When feedback lives outside the work, context often gets lost. When it’s disconnected from versions and timelines, decisions get questioned. When it’s scattered, accountability disappears. More teams are starting to realise that feedback problems aren’t just communication issues, they’re workflow issues. How work moves between people matters just as much as the work itself.
From Opinions To Alignment
One of the biggest shifts happening in creative teams is a move away from purely opinion-driven feedback. Instead of “I like this” or “I don’t,” teams are asking better questions:
● Does this meet the brief?
● Does this solve the problem?
● Does this align with the goal?
This change reduces unnecessary back-and-forth and helps feedback feel less personal and more productive. It also makes decisions easier to explain and defend. As creative work becomes more strategic, feedback has to support that shift.
2026 Is About Fewer Loops, Not Faster Loops
There’s a misconception that speed means moving through feedback cycles faster. In reality, the most creative teams aren’t just accelerating loops, they’re reducing them. Clear, actionable feedback upfront leads to fewer revisions later. Clear approval stages prevent last-minute surprises. Clear decisions stop work from circling endlessly.
In 2026, efficiency won’t come from working harder or longer. It will come from designing workflows that respect creative time and attention.

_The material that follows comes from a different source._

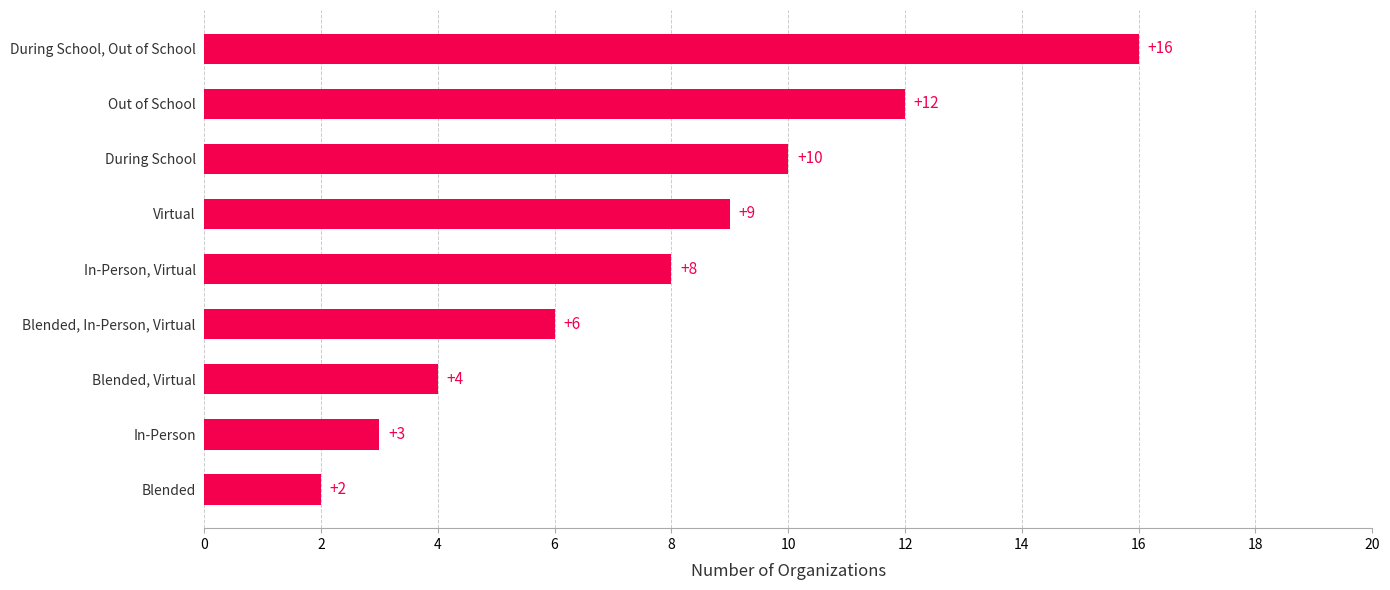

List the labels in order of value, largest first.

During School, Out of School, Out of School, During School, Virtual, In-Person, Virtual, Blended, In-Person, Virtual, Blended, Virtual, In-Person, Blended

Ending guesswork is a mindset change
Ultimately, ending creative guesswork isn’t just about better tools or processes. It’s about mindset. It’s about recognising that clarity is an act of respect – for the work, for the people doing it, for the time invested and for the mindspace used. It’s about moving from “figure it out” to “here’s what we’re aiming for.”
Creative teams that embrace this shift will find themselves not only delivering faster, but also enjoying the process more. And in an industry built on imagination, that might be the most valuable outcome of all.